_Work order:_
Would you please output the data exactly, omitting no line?

_Source material:_
>>>>>

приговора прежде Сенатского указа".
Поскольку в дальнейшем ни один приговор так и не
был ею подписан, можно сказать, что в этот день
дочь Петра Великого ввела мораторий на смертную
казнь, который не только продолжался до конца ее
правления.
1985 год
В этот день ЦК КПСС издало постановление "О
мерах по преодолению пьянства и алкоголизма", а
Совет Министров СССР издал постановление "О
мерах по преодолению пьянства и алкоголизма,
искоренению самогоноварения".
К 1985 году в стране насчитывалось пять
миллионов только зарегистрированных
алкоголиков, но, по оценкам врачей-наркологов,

<<<<<

_Output of the task:_
приговора прежде Сенатского указа".
Поскольку в дальнейшем ни один приговор так и не
был ею подписан, можно сказать, что в этот день
дочь Петра Великого ввела мораторий на смертную
казнь, который не только продолжался до конца ее
правления.
1985 год
В этот день ЦК КПСС издало постановление "О
мерах по преодолению пьянства и алкоголизма", а
Совет Министров СССР издал постановление "О
мерах по преодолению пьянства и алкоголизма,
искоренению самогоноварения".
К 1985 году в стране насчитывалось пять
миллионов только зарегистрированных
алкоголиков, но, по оценкам врачей-наркологов,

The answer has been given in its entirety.